Fig. 5.. ISR activation follows transient Atf3 induction in FS6KD cardiomyocytes.

(A and B) UMAP plot of the cardiac cellular populations in the integrated dataset. (A) Colored by Leiden clusters and annotated. (B) Colored by sample identity, early FS6KD (blue), middle FS6KD (orange), and late FS6KD (green). (C) UMAP plot of isolated cardiomyocytes colored by sample identity and associated top GO terms of middle FS6KD cardiomyocytes.

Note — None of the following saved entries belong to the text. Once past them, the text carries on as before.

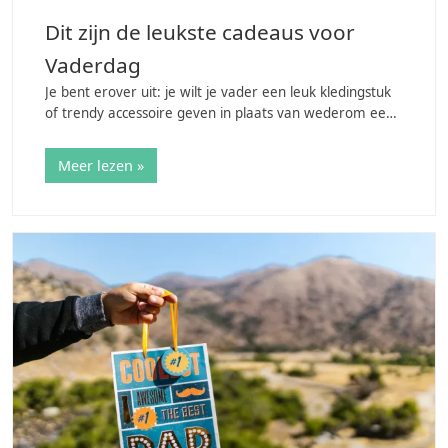
Dit zijn de leukste cadeaus voor
Vaderdag
Je bent erover uit: je wilt je vader een leuk kledingstuk
of trendy accessoire geven in plaats van wederom een
cadeaubon, gereedschap of een douchepakket. Maar
wat is nu eigenlijk leuk om te geven…
Meer lezen »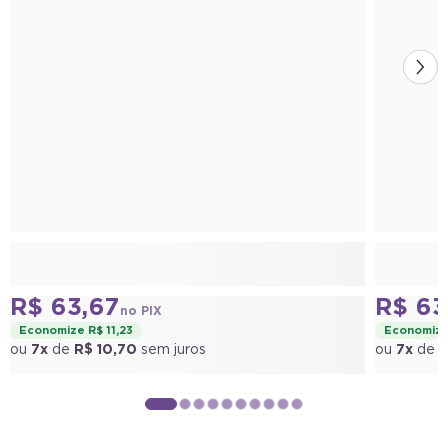
R$ 63,67
R$ 63
no PIX
Economize R$ 11,23
Economize 
ou
7x
de
R$ 10,70
sem juros
ou
7x
de
R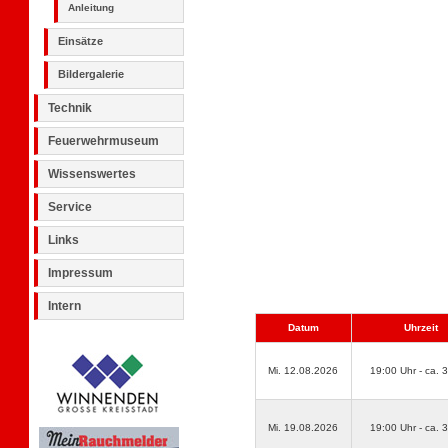
Anleitung
Einsätze
Bildergalerie
Technik
Feuerwehrmuseum
Wissenswertes
Service
Links
Impressum
Intern
Datum
Uhrzeit
Mi. 12.08.2026
19:00 Uhr - ca. 
Mi. 19.08.2026
19:00 Uhr - ca.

Fisher exact test was used to calculate P values for GO. (D) Heatmap displaying expression levels of some Atfs and ISR^mt genes extracted from DEG list ranked by log₂FC. (E and F) Protein analysis of selected ISR-related proteins and enzymes. (E) Immunoblot analysis of eIF2α, phosphorylated eIF2α (p-eIF2α), Atf4, Mthfd2, and Shmt2 in heart lysates from early-stage (n = 4 biological replicates) and middle-stage (n = 3 biological replicates) mice and (F) quantification of p-eIF2α relative to eIF2α and Atf4, Mthfd2, and Shmt2 relative to WT (n = 3 biological replicates) normalized by loading control vinculin. Bars: Means ± SD. Dots: Individual subjects. Ordinary one-way ANOVA and Tukey’s test for multiple comparisons, statistical significance: **P ≤ 0.01. ATP, adenosine triphosphate.

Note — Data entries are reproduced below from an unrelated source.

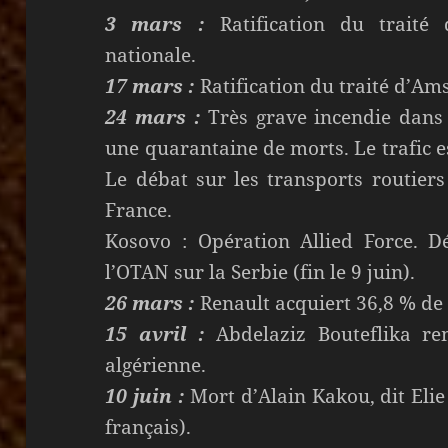
3 mars :
Ratification du traité
nationale.
17 mars :
Ratification du traité d’Am
24 mars :
Très grave incendie dans 
une quarantaine de morts. Le trafic 
Le débat sur les transports routiers
France.
Kosovo : Opération Allied Force. D
l’OTAN sur la Serbie (fin le 9 juin).
26 mars :
Renault acquiert 36,8 % de
15 avril :
Abdelaziz Bouteflika rem
algérienne.
10 juin :
Mort d’Alain Kakou, dit Eli
français).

Fig. 6.. Genetic ablation of Atf3 delayed the progression of heart failure in female FS6KD mice.

(A and B) Summarized echocardiographic measurements of Atf3^−/−FS6WT, Atf3^+/+FS6KD, and Atf3^−/−FS6KD mice at early and middle stages. (A) EF and LVDd of female mice, early (n = 4, 11, and 11 biological replicates) and middle (3, 9, and 11 biological replicates). (B) EF and LVDd of male mice, early (n = 4, 9, and 14 biological replicates) and middle (3, 8, and 13 biological replicates). Two-way ANOVA and Tukey’s test for multiple comparisons, (C) Masson’s trichrome staining of hearts isolated from middle mice for fibrosis assessment. Field view of Atf3^+/+FS6KD and Atf3^−/−FS6KD. Scale bars, 500 μm. (D) Respective quantitative assessment summary of cardiac fibrosis area (n = 4 and 7 biological replicates and n > 3 technical replicates). Unpaired two-tailed Student’s t test. (E) Heatmap displaying DEGs extracted from RNA-seq of Atf3^+/+FS6KD or Atf3^−/−FS6KD hearts in middle ranked by log₂FC and associated top GO terms (n = 4 biological replicates). Pairwise two-tailed t test was used to calculate P values for DEG selection and Fisher exact test to calculate P values for GO. (F and G) Protein analysis of selected ISR-related proteins and enzymes. (F) Immunoblot analysis of eIF2α, p-eIF2α, Atf4, and Mthfd2 in heart lysates from early and middle stages of Atf3^+/+FS6KD and Atf3^−/−FS6KD (n = 3 biological replicates each) and (G) quantification of p-eIF2α, Atf4, and Mthfd2 normalized by loading control vinculin. Ordinary one-way ANOVA and Tukey’s test for multiple comparisons. Bars: Means ± SD. Dots: Individual subjects. Statistical significance: *P ≤ 0.05, **P ≤ 0.01, ***P ≤ 0.001, and ****P ≤ 0.0001.